Styles of Cryptocurrency Trading
Styles of Cryptocurrency Trading
The volatility in the cryptocurrency markets gives all sorts of variations when it comes to trading. The main difference between all trading styles is the timeframe of a particular trade and the frequency of trades executed per day.
Intraday traders open, manage and close trades within the same day. This style of trading synergizes well with Technical Analysis and has numerous different forms such as:
Trend Trading, Swing Trading, News Trading, Scalping, etc..
Swing Traders are usually going after heavily traded cryptocurrencies near a key support or resistance level hoping to catch a move.
There is a popular saying “Trend is your friend until it ends”. The goal of Trend Trading is to identify a trend and trade within the same direction of it. Trend trading is possible on any timeframe as all timeframes show trends, however, bigger timeframes are preferred by traders. Every trade, whether with the trend or against it, has to be measured on its own.
News Traders focus on trading around announcements and important news release reports, which often create strong short-term moves. The news could often come with a surprise and provide highly volatile trading opportunities.
Scalping is perhaps the most focus and time demanding trading style. It is arguably the most popular and the hardest trading style due to the high-profit opportunities and the difficulty and discipline to master. It revolves around profiting off small price changes right after opening a trade.
Long-term traders (or holders) who are not concerned with short-term price movements. It is less time demanding as this type of traders sets orders and manages them slowly until they eventually are filled. It is recommended to be practiced only on spot trading platforms, especially in crypto, as these types of platforms do not have overnight financing fees. Position Trading synergizes well with fundamental analysis.
Technical Analysists analyze, open, manage and close trades using Technical Analysis (TA). It is cheaper to perform than fundamental because it is quicker and all you need is a charting software, which comes free with all cryptocurrency brokers. Of course, you need to learn how to read charts in order to apply it effectively.
Whether Technical Analysis works for cryptocurrency trading or not is a hot topic over the past few years, however, it surely unlocks the ability to instantly spot trends and synergizes well with most of the trading styles on this list.

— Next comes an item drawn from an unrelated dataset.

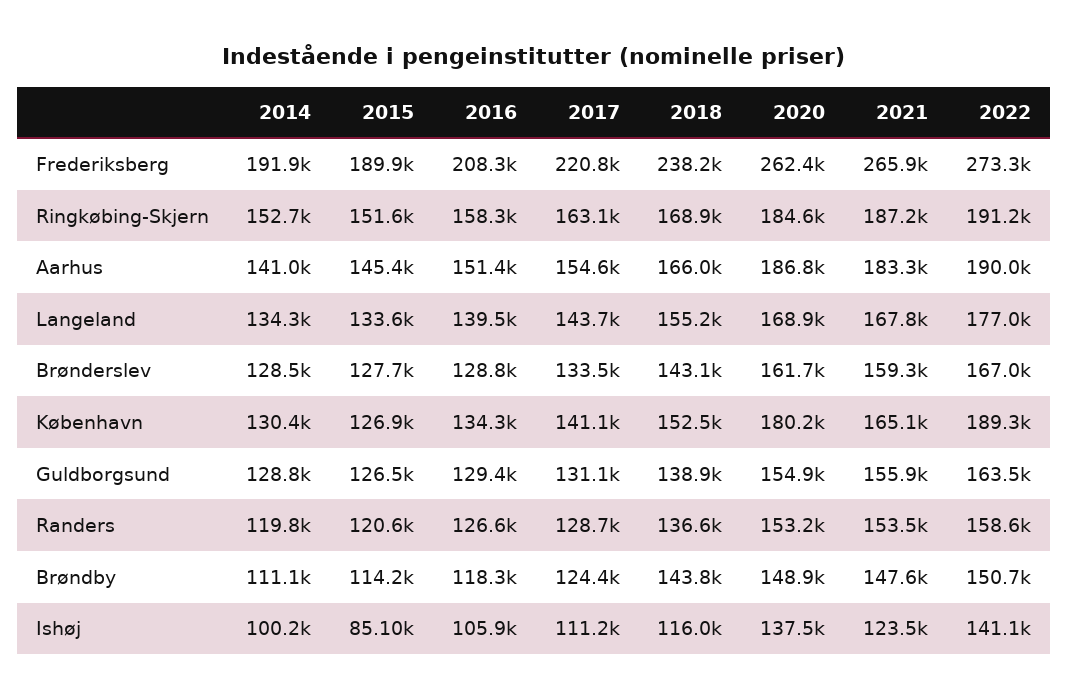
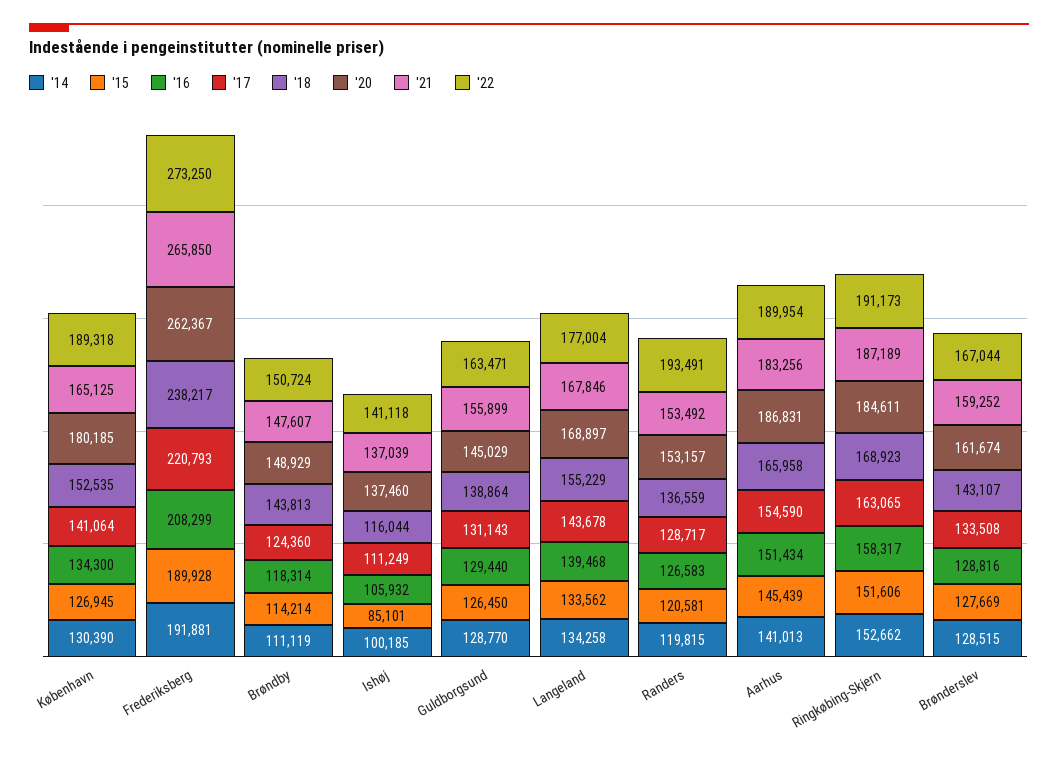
2020, Guldborgsund: 154900 -> 145029
2022, Randers: 158600 -> 193491
2021, Ishøj: 123500 -> 137039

Fundamental Trading (Macro Trading)
Fundamental Trading is closely tied to assessing information of given cryptocurrency’s strengths or weaknesses in the long term such as characteristics, business models, related news in order to forecast possible price movement and take advantage of it. Macro Trading synergizes well with common sense.
One style is never prevenient over others as each trading style is suitable for different situations. In some cases, experienced traders combine few trading styles to get the most out of a situation. The ability to adapt your trading style to various situations is crucial if you want to have successful trading sessions and stay profitable in the long term.